Eric Vance

No. 33, 37
- Position: Cornerback

Personal information
- Born: July 14, 1975 (age 51) Tampa, Florida, U.S.
- Listed height: 6 ft 2 in (1.88 m)
- Listed weight: 215 lb (98 kg)

Career information
- High school: L. D. Bell (Hurst, Texas)
- College: Vanderbilt
- NFL draft: 1997: undrafted

Career history
- Carolina Panthers (1997)*; San Diego Chargers (1997)*; Tampa Bay Buccaneers (1998)*; Indianapolis Colts (1998)*; Tampa Bay Buccaneers (1998–1999); San Diego Chargers (2000)*; Tampa Bay Buccaneers (2000–2001); Indianapolis Colts (2002);
- * Offseason or practice squad member only

Career NFL statistics
- Tackles: 29
- Stats at Pro Football Reference

= Eric Vance =

American football player (born 1975)

Eric Devon Vance (born July 14, 1975) is an American former professional football player who was a defensive back in the National Football League (NFL). He was signed by the Carolina Panthers as an undrafted free agent in 1997. He played college football for the Vanderbilt Commodores.
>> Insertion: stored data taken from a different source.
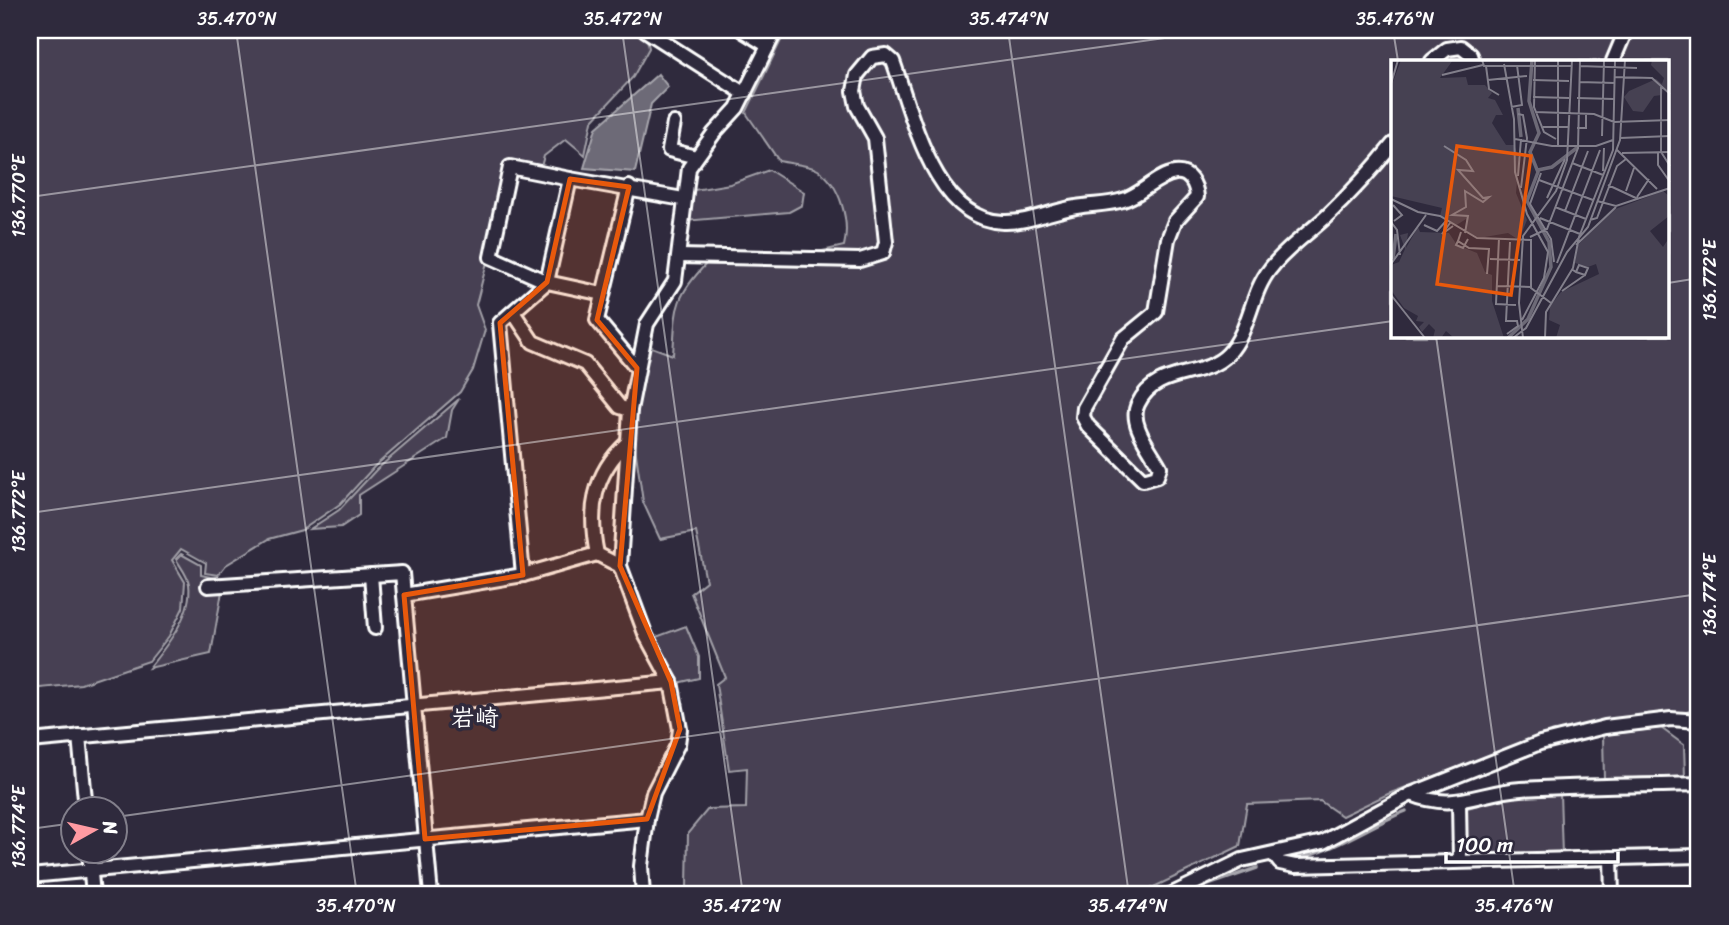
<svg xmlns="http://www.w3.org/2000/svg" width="1729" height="925" font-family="Sriracha,'Klee One',sans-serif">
<rect width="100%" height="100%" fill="#2f2a3d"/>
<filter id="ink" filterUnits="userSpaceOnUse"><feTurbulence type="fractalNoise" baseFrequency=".0143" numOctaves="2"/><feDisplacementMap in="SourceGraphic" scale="14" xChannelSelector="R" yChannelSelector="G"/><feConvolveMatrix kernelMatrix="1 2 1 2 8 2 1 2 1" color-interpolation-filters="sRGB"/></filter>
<g filter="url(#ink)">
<g fill="#464152" stroke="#a2a0a8" stroke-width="2" fill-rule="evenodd">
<path d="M30,30H645L649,48L633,77L592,121L585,155L566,139L544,156L540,170L512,165L476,305L485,330L473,370L460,392L374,467L340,504L302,530L269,539L226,565L218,575L205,573L206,563L181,549L172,560L185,582L183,608L169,636L149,661L81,684L30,689Z"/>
<path d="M786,30H1699V708L1659,721L1551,732L1388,794L1342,816L1320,801L1247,804L1240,846L1137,895H681L687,888L688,833L708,809L746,808L747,768L729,770L716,684L725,677L691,593L706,581L696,532L660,539L643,502L633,433L649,346L673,355C676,309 673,299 706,264L779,261L844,246C850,222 841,185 818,170C808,164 791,164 779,161L746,113ZM1393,61H1668V336H1393Z"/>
<path d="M769,170L804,192L802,205L789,212L685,221L688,191L730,184Z"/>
<path d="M459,399L452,410L447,438L359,495V515L341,527L310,529L339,510L376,470Z"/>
<path d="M181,554L201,565V575L224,580L211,654L149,668C166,646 193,615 189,584C188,576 180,566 176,559Z"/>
<path d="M686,626L699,657V678L677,683L656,637Z"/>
<path d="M1661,728L1684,745L1685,778L1604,779L1603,735Z"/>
<path d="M1560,793L1562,855L1459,856L1457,811L1509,796Z"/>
</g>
<path fill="#6d6a77" stroke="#a7a6ad" stroke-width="2" d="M658,74L668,87L651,104L635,172L584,168L596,128Z"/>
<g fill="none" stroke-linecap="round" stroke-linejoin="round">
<g stroke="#a7a6ad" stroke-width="3.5">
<path d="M1297,859C1337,849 1369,826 1406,811"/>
<path d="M1189,895L1205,886L1257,868"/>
</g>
<g stroke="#fff" stroke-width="18">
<g id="street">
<path d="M645,30L745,94"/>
<path d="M742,30L768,46"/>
<path d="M1432,61L1447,49L1461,47L1471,55L1473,61"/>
<path d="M1613,61L1626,30"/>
<path d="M674,123L669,150L696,157"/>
<path d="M570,179L510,167L491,257L547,282L603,294"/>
<path d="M629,187L597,320L637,368"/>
<path d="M679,256L860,260L883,253L886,242L875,138L857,106L854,91L857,75L872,57L886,55L893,61C912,113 934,220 1003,222C1029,223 1051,211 1076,207C1091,204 1108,205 1123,200C1141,195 1156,176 1175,173C1189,171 1196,184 1197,197L1175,221L1168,239L1156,312L1123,339L1084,408L1083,417L1088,426L1143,480L1157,476L1160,467C1151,450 1128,423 1138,404C1156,366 1203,380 1228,354C1250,331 1250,294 1270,269C1286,248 1309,233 1328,215C1351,193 1373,169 1393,144"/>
<path d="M513,312L533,342L585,364L620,407L630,410"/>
<path d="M620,566L597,554C588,511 593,474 627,443"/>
<path d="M371,575L375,628"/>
<path d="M523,575L597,554"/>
<path d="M208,586L402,573L431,895"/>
<path d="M404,595L523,575L500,323L547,282L570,179L683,199"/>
<path d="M79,736L86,810"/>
<path d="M30,741L671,682"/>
<path d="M1411,794C1455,812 1478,792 1521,789C1580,785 1640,786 1699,784"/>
<path d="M1459,803L1460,861"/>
<path d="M89,852L93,895"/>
<path d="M1273,854L1280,863L1295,866L1699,856"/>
<path d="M1611,858L1612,895"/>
<path d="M30,876L647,819"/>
<path d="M643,895L641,866L647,819L653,793L678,744L680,729L671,682L646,636L620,566L630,410L647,324L675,281L689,168L714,133L737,108L776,30"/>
<path d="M1170,895L1242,860L1323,842L1411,794L1540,743L1605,727L1671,719L1699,721"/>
</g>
</g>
<use href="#street" stroke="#2f2a3d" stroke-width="12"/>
</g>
</g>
<path fill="#e8590c" fill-opacity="0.2" stroke="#e8590c" stroke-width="5" stroke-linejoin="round" d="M570,179L629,187L597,320L637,368L620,566L671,682L680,729L647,819L425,839L404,595L523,575L500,323L547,282Z"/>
<path fill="none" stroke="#fff" stroke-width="2" stroke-opacity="0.45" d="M236,30L357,895M622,30L743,895M1008,30L1129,895M1393,30L1398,61M30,197L1222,30M1668,283L1699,278M1436,336L1515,895M30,513L1393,321M116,817L1699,594M30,829L74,823"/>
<g text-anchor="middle" stroke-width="7" stroke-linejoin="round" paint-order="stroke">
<g font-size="24" font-weight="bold" fill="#fff" stroke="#2f2a3d">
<text x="475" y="726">岩崎</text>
</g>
</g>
<g transform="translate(1391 60)">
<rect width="278" height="278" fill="#2f2a3d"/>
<path d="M10,0H62L49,18L75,17L77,25H94L101,33L97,38L104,40L112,55H105L101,63L115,85H123L128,98L125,133L136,160L128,180L117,173L88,178L75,171V159L64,166L49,156L51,148L0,136V27ZM261,0H278V31L272,28L271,35L263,36L252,52L242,51L233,37L238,31L265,19L271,24L273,18L260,5ZM272,131L278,136V156L259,171L272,187L278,178V278H165L169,265L158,260L159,246L170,232L208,214L205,204L197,207L184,203L187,185L222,150ZM27,167L29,172L58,173L66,185L86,193L94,212L101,215V241L113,278H63L55,271L50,278H42L44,270L38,264L31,272L28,267L33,262L25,261L27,256L13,248L0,230V205L8,202L14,189L9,175L17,173L15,188Z" fill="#464152"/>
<path fill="none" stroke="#6d6a77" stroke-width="3.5" d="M127,48L130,77M147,110L161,107L187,87M2,199L5,174M117,278L137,259L160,207L158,182L136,141L147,112L139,92L148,73L138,41L141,0"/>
<path fill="none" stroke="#827f8b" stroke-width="2" d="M91,0L93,6H181M144,0L143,47L153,72L165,79M167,0V86M113,4L123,59L124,112L136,154L157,192L153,218L131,260M95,6L98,29L108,35M189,6L246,8M51,15L92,5M224,17L261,18L279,34M97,20L136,16M142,20L178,21M188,22L224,23M0,24L7,0M270,27V92L279,106M142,37L178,38M186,38L223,39M120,47L131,45L126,5M144,52L203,54L223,62L279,60M127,54L132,55L136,78L130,128M152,67H177M186,68H195V54M211,76L213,0M229,78L279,76M124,79L161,86H205L222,80M53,86L75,100L82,111L67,110L92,138L98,137L92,142L74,131L75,147L61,155L77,156L74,173M226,90L266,129M267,92V105L279,122M231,93L279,92M181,103L212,115M212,111L213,88M150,113L139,144L160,179L163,202M127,116L130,79M148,120L202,140M217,125L247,139M235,131L243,108M246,137L258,119M156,138L174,99M0,139L27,152L49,156L86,178L140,180M206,141L225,146L279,128M2,145L11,155L3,161M164,147L195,159M174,151L197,91M149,158L189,174M199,160L206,158L226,106L235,99M0,162L6,170L9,195M59,163L51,174L62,166M33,165L46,171L55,161M70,172L67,181L78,188L98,189L96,214M139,177L156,169L187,88L189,0M108,178L105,244L125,245M140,179V228L160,243M67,181L65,185L72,188L77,179M185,185L225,147M99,199L129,200M166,203L209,90M0,204L35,155M181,209L182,210L185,212L194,215L197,208L188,205L185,212M106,226L140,227M171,231L194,215M0,235L34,278M116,274L127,266L126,261H115L119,182M122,278L135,268L176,192L197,167L229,80L234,0M132,278L128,243L132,176L165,131L176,100L181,0M154,278L155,252L182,208L188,177L222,90L224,0"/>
<path fill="#e8590c" fill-opacity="0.15" stroke="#e8590c" stroke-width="3.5" d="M66,86L140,96L120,235L46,224Z"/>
<rect width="278" height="278" fill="none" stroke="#fff" stroke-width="3.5"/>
</g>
<rect width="1729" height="925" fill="none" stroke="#2f2a3d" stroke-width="77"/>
<g transform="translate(94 830) rotate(82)"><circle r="33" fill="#2f2a3d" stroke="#827f8b" stroke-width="2"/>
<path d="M0-5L12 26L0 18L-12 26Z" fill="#ff9aa2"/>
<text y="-10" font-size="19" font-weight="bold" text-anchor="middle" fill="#ffffff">N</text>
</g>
<path d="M1446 852v10h172v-10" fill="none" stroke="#ffffff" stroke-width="3.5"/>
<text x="1456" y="852" font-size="21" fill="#ffffff" stroke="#2f2a3d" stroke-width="5" paint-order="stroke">100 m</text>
<rect x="38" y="38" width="1652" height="848" fill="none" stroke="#fff" stroke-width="2.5"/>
<g font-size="18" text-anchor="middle" fill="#fff">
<text x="237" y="25">35.470°N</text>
<text x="623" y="25">35.472°N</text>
<text x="1009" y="25">35.474°N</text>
<text x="1395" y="25">35.476°N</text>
<text transform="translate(19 196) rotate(-90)" y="6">136.770°E</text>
<text transform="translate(1710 280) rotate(-90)" y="6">136.772°E</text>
<text transform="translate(19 512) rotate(-90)" y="6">136.772°E</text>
<text transform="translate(1710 595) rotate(-90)" y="6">136.774°E</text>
<text transform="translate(19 827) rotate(-90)" y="6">136.774°E</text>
<text x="356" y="912">35.470°N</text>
<text x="742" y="912">35.472°N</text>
<text x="1128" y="912">35.474°N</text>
<text x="1514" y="912">35.476°N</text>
</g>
</svg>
Vance also played for the Tampa Bay Buccaneers and Indianapolis Colts. Vance worked in Player Development for the Tampa Bay Buccaneers and was hired by Al Golden on April 4, 2013, to become assistant director of Football Operations at the University of Miami, and was the defensive coordinator at his Alma mater L. D. Bell .
Vance Currently serves as the head coach of the Keller Central High School Chargers Football Team.